Der Beruf hat mir viel Freude gemacht, ich war gerne in der Schule (meistens, aber nur als Lehrer, nicht als Schüler), aber was ich jetzt mache finde ich auch toll – einfach so.
Warum ich im Beruf trotzdem schon mit 61 aufgehört habe, erzähle ich später mal.

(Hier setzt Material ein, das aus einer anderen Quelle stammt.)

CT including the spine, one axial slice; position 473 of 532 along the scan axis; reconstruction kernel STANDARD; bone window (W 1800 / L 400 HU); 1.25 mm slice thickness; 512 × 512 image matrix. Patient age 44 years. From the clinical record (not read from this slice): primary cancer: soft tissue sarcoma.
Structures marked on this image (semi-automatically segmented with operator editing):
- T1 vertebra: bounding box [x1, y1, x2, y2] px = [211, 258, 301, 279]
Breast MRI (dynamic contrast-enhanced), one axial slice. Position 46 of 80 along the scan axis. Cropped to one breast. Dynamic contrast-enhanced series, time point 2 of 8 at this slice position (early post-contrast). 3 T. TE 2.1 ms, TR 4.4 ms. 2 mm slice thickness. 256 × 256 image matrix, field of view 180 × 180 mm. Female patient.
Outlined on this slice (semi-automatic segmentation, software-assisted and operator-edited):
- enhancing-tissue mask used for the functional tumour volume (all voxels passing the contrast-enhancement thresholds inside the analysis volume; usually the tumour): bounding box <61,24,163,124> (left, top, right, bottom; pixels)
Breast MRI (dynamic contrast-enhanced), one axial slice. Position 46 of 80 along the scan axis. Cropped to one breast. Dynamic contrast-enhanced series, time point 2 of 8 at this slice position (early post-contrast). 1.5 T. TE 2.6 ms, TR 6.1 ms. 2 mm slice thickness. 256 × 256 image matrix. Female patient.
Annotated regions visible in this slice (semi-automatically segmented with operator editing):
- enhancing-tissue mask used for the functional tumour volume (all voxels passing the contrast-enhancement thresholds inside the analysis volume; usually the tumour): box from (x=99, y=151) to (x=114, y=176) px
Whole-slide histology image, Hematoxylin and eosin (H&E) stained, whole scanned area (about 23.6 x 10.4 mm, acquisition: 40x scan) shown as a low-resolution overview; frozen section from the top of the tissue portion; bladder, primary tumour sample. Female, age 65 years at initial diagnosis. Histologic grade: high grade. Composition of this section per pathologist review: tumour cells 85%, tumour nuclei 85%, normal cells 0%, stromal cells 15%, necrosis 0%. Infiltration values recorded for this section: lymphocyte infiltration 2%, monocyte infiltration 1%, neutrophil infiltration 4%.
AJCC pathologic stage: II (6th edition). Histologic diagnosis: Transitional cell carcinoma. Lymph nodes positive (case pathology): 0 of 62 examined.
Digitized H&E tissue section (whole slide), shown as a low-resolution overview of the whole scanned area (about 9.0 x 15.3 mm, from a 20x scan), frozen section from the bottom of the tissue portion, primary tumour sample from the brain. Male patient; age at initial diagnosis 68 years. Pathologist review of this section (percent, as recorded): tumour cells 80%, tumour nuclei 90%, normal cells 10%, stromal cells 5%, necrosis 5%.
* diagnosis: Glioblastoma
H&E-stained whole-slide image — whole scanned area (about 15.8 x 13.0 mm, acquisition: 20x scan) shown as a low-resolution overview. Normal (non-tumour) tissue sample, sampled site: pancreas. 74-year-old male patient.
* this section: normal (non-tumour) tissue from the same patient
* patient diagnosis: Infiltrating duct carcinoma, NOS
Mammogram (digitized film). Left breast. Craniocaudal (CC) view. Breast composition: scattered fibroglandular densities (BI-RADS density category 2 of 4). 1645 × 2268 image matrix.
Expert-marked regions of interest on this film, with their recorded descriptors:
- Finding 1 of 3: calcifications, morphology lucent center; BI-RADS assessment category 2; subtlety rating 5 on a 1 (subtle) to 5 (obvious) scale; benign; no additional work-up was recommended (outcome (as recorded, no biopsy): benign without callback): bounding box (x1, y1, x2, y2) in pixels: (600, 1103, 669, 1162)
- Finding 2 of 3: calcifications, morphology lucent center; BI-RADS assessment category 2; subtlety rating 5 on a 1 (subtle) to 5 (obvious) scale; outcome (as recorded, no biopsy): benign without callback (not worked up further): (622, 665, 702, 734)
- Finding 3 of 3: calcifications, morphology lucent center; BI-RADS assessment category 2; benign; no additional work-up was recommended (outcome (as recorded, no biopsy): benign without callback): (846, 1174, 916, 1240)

Zurück zum Schleusenrennen.
Um 16:45 Uhr passiere ich den empfohlenen Anleger ohne Strom, gucke kurz- ganz nett- aber nichts Besonderes.
Ich riskier’s, fahre weiter, denn keinen Strom habe ich auch irgendwo in der Wildnis zwischen den Schleusen, falls ich es nicht schaffe bis 18:00 Uhr an der letzen, der 34sten Schleuse zu sein – noch 6 Schleusen, Sekt oder Selter.
Ein Schleuse 15 Minuten, das wird knapp, dann nur 7 Minuten (war oben), dann wieder 15 …

 
Das sind mal ein paar amtliche Festmacher!


Um 18:10 Uhr stehe ich vor der letzten Schleuse, die Fernbedienung hatte noch ein Blitzlicht hervorgerufen (gut!), die Schleuse aber war nicht gut zu mir, rotes Licht, Feierabend, écluse fermé.
Wildromantisch - "no wrong turn".

Blick nach oben ...



100 Meter vor der Schleuse, mitten im Wald, eine hölzerne Spundwand, zum Glück auch gerade noch tief genug – das wird mein Übernachtungsplatz – einer der bisher Schönsten.
Blick nach vorne - fermé.

Blick nach hinten - 33 Schleusen im Kielwasser.



33 Schleusen sind auch nicht schlecht, 33 mal Anlegen (längsseits)und Ablegen, das schaffe ich sonst nicht in einem Segelurlaub an der Ostsee – zufrieden genieße ich die Ruhe im Wald, in der Wildnis, die ich doch noch gefunden habe und verbringe den Abend ohne Strom und ohne Internet – das geht auch.